After initial testing with social media game maker Playfish, Google is now launching a beta that will include Sprint and Sony as advertisers and Zynga and Konami as game creators. Is this the beginning of an ad-supported virtual world?

Can online gaming and advertising co-exist, or will gamers tune out the ad-supported games at too intrusive? Google will soon find out, with the beta rollout of AdSense for Games software.

The games with the ads will be based on Adobe's Flash, running in a Web browser with no extra software downloaded on the player's end. According to some industry estimates, online gamers are already playing about 200 million rounds of Flash games each month.

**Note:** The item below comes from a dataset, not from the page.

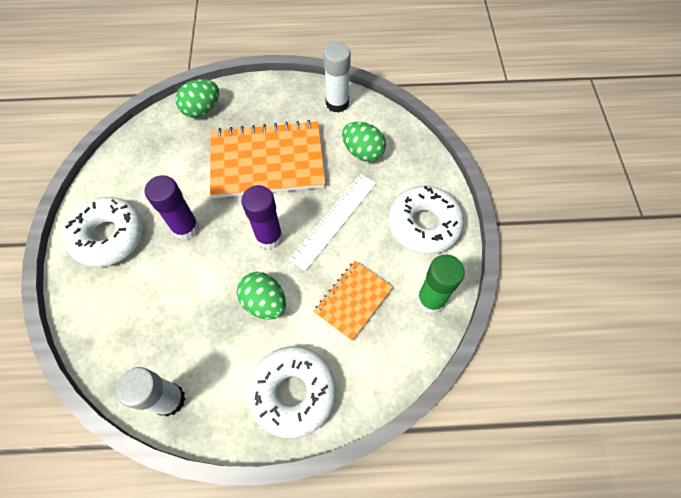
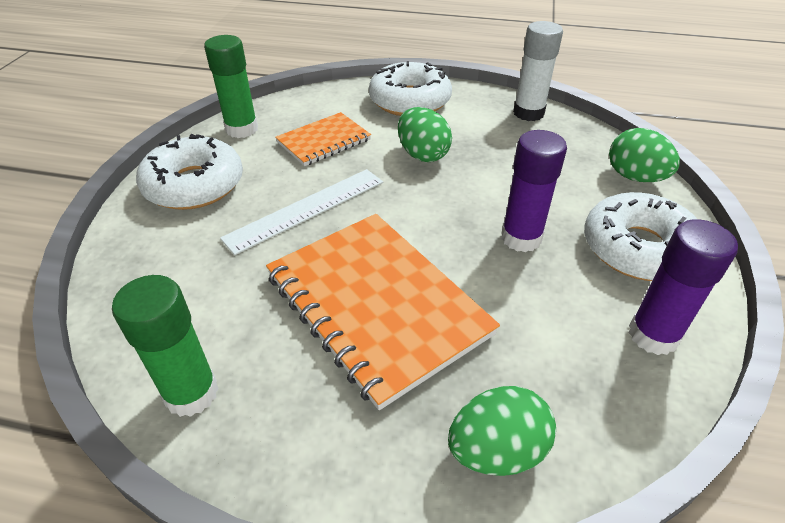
camera: 165 degrees left, 20 degrees down
orange notebook [210,120,325,198] -> orange notebook turned 45 degrees clockwise [266,214,500,410]
purple glue stick [241,185,283,249] -> purple glue stick moved to [629,219,738,355]
white glue stick [323,42,351,113] -> green glue stick [112,275,219,417]
green egg [342,122,386,162] -> green egg moved to [609,128,680,182]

Before launching the beta, Google reportedly tested in-game ads with partners that included Playfish, the creator of games such as "Who Has the Biggest Brain?" on Facebook.

At the outset, Google's software will be used in about 25 ad-supported, social media-oriented games, from publishers that will include Playfish, Zynga, and Japanese-based Konami. Konami's ad-supported games will include classic titles such as "Frogger," along with "Track and Field" and "Dance Dance Dance Revolution."

After each game session, Google's software will run a 30-second video spot in which a game character will mention the name of the advertising sponsor. So far, Sprint, Sony Pictures, and and eSurance have signed on as advertisers.

Analyst firm the Yankee Group has forecast the ad-supported online games market to reach $971.3 million three years from now. Some observers also predict that ads will become part of the games themselves, with players inserting ads into billboards in game environments.

Overt advertising, however, hasn't gone over very well on social networking sites, with many users complaining that the ads are an unwelcome distraction from their interactions with online friends.

In efforts to make online ads more palatable, some advertisers have already sought to insert their brands into social media in more subtle ways, collectively referred to as "immersive advertising."

As previously reported in BetaNews, on MTV's VLES site, kids in chat rooms have been sipping on "virtual Pepsis." At Gaia Online, teens and 20-somethings have been dressing up avatars in virtual Disney T-Shirts.

Clearly, Google already has bigger plans in mind than just the 30-second video spots. "As a beta user of AdSense for Games, you can display video ads, image ads, or text ads within your online games to earn revenue. You'll be able to show these ads in placements you define, such as interstitial frames before a game, after a level change, or when a game is over," says a blurb on the AdSense for Games beta Web site.

"Members of our AdWords team will sell your in-game ad placements directly to top brand advertisers, and you'll also see contextually targeted text and image ads based on content and demographic information. In addition, you'll be able to control the ads you see on your pages using our filtering options."

Only time will tell how successful these various Google-conjectured ad approaches will actually be with online gamers.

Meanwhile, early last year, Google acquired in-game ad firm Adscape Media, and rumors persist that Google will ultimately build an ad-supported virtual world.